Monday, June 27, 2011

Emergent Church Leader Believes Being "Gay" Can Be A Biblical Lifestyle

World Net Daily--One of the key leaders of today's most cutting-edge church movement has opened an Internet discussion on the issue of same-sex marriage with the bold proclamation that he believes "gay, lesbian, bisexual, transsexual and queer" individuals can and should live out their sexuality in – and blessed by – the Christian church.

"I now believe that GLBTQ can live lives in accord with biblical Christianity (as least as much as any of us can!)," writes author and church leader Tony Jones, "and that their monogamy can and should be sanctioned and blessed by church and state."

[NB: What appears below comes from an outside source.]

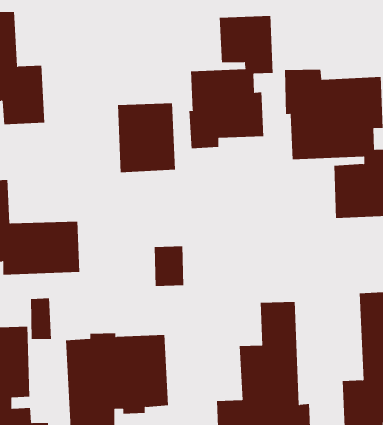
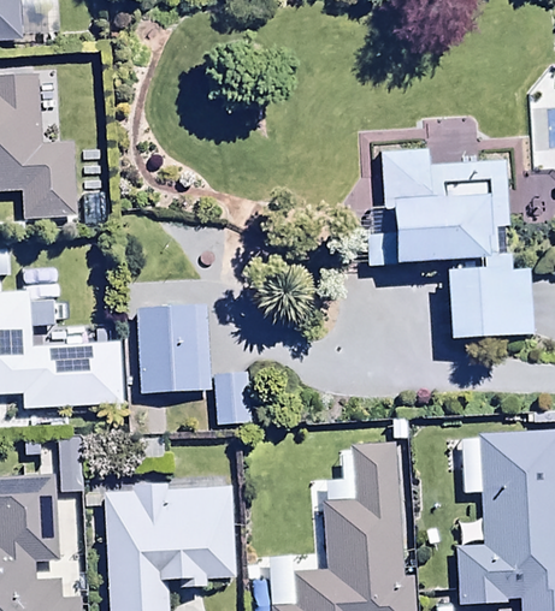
building: [189,15,273,149] -> none
building: [117,103,176,173] -> [136,304,211,393]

Jones is an author and former youth pastor who holds a doctorate from Princeton Theological Seminary. He is also the national coordinator of Emergent Village, a loosely-formed friendship of churches that derive their descriptive name from having "emerged" from postmodernism to take the gospel of Jesus Christ into a post-Christian culture.

The "Emergent Church," as these mostly young, community- and mission-driven congregations are collectively known, is criticized by some for being "theologically liberal," praised by others as the best hope for passing the torch of Christianity to future generations.

In his "The New Christians" blog, Jones opens up a discussion and debate on the issue of homosexuality with his readers and with a fellow theologian/blogger, a self-described political conservative, Rod Dreher.

Jones quotes a former professor of his, who Jones says was active in the civil rights movement:

"Civil rights and abortion will be nothing compared to how the church has to deal with homosexuality," his professor said. "I'm glad it's your generation and not mine who'll have to figure that out."

In Jones' blog, he tells his personal story as a straight man trying to understand homosexuality: from his mother's assurance that she will love him "no matter whom he loves," to a high school friend who was likely a closet homosexual and who died of AIDS.

Despite recounting his earlier days of arguing that "biblical prohibitions to homosexual sex should be taken seriously," Jones admits his experiences and feelings led him toward a different conclusion.

"And yet," Jones writes, "all the time I could feel myself drifting toward acceptance that gay persons are fully human persons and should be afforded all of the cultural and ecclesial benefits that I am."

Jones acknowledges that detractors against the somewhat nebulous and hard-to-define Emergent churches will pick up on his statement and repeat a common refrain of criticism.

"'Aha!' my critics will laugh derisively, 'I knew he and his ilk were on a continuous leftward slide!'" Jones admits.

Some of the comments show he was correct in his prediction.

"So, your statement is that you believe this. ... Why do you believe it? Because it seems right to you?" asks a respondent identified as Michael C.

"I suppose if you re-define Biblical Christianity to mean: whatever I believe is biblical Christianity, and there is no outside authority to judge it – then yes it can be in accord. If however you mean biblical Christianity as judged by the Bible, then no it cannot be in accord," Michael C. writes. "I'm sorry to say but these arguments that I've heard from the Emergent movement seem to rely a whole lot more pleading and a lot less on Biblical exegesis (our rule and faith – especially when you say 'biblical' Christianity)."

Other comments, naturally, supported same-sex marriage.

"Gay people exist," writes Public Defender. "Gay families exist. Society cannot stop gay people from having sex or raising families. Why do you want to discourage monogamy and stable homes for these children?"

Fellow blogger and theologian Rod Dreher, whom Jones invited into a "blogalogue" on the subject, summed up his argument this way:

"Emotionally, I'd just as soon say, 'Let everybody marry, it's nothing to me.' I want my gay friends to be happy," writes Dreher. "But truth is not determined by emotion, as I see it, and certainly I find it epistemologically arrogant to assume that an early 21st-century white American bourgeois male can stand in judgment of Scripture and the Church, and the long, long experience of humankind on marriage."